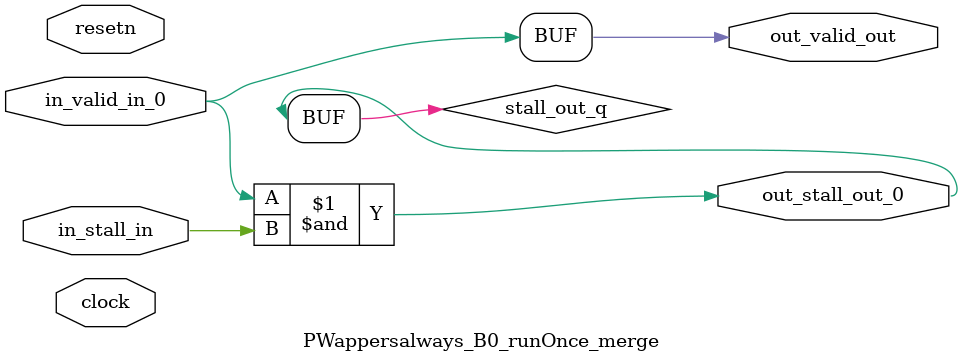
<source format=sv>



(* altera_attribute = "-name AUTO_SHIFT_REGISTER_RECOGNITION OFF; -name MESSAGE_DISABLE 10036; -name MESSAGE_DISABLE 10037; -name MESSAGE_DISABLE 14130; -name MESSAGE_DISABLE 14320; -name MESSAGE_DISABLE 15400; -name MESSAGE_DISABLE 14130; -name MESSAGE_DISABLE 10036; -name MESSAGE_DISABLE 12020; -name MESSAGE_DISABLE 12030; -name MESSAGE_DISABLE 12010; -name MESSAGE_DISABLE 12110; -name MESSAGE_DISABLE 14320; -name MESSAGE_DISABLE 13410; -name MESSAGE_DISABLE 113007; -name MESSAGE_DISABLE 10958" *)
module PWappersalways_B0_runOnce_merge (
    input wire [0:0] in_stall_in,
    input wire [0:0] in_valid_in_0,
    output wire [0:0] out_stall_out_0,
    output wire [0:0] out_valid_out,
    input wire clock,
    input wire resetn
    );

    wire [0:0] stall_out_q;


    // stall_out(LOGICAL,6)
    assign stall_out_q = in_valid_in_0 & in_stall_in;

    // out_stall_out_0(GPOUT,4)
    assign out_stall_out_0 = stall_out_q;

    // out_valid_out(GPOUT,5)
    assign out_valid_out = in_valid_in_0;

endmodule

</source>
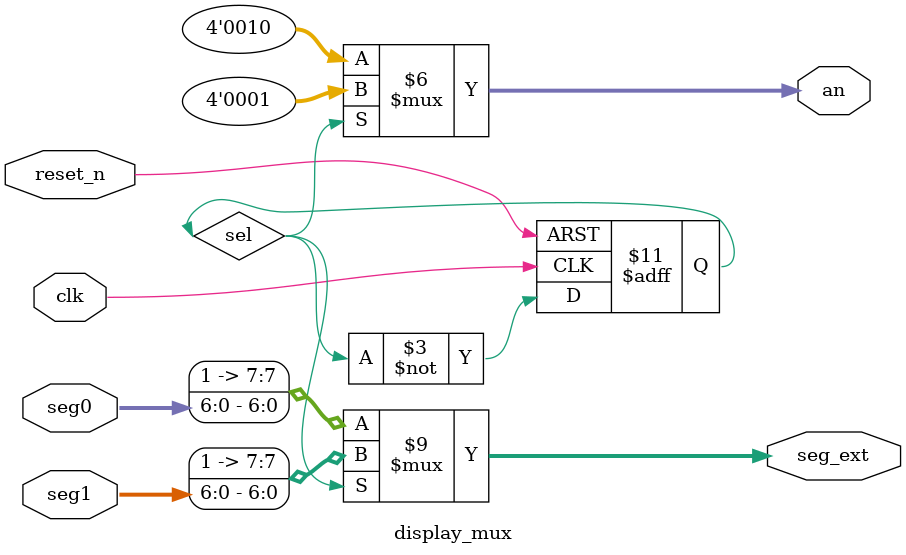
<source format=v>
`timescale 1ns / 1ps

module display_mux(
    input  wire       clk,
    input  wire       reset_n,
    input  wire [6:0] seg0,
    input  wire [6:0] seg1,
    output reg  [7:0] seg_ext,  // {dp, g, f, e, d, c, b, a}
    output reg  [3:0] an    
);
    reg sel;
    always @(posedge clk or negedge reset_n) begin
        if (!reset_n)
            sel <= 1'b0;
        else
            sel <= ~sel;
    end

    always @* begin
        if (sel) begin
            seg_ext = {1'b1, seg1};  // DP off, display seg1
            an      = 4'b0001;          // enable digit 1
        end else begin
            seg_ext = {1'b1, seg0};  // DP off, display seg0
            an      = 4'b0010;          // enable digit 0
        end
    end
endmodule
</source>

────────────────

• Task objective: Search the material above for the word "assign", then copy each line that holds it.

• Answer space:
    assign stall_out_q = in_valid_in_0 & in_stall_in;
    assign out_stall_out_0 = stall_out_q;
    assign out_valid_out = in_valid_in_0;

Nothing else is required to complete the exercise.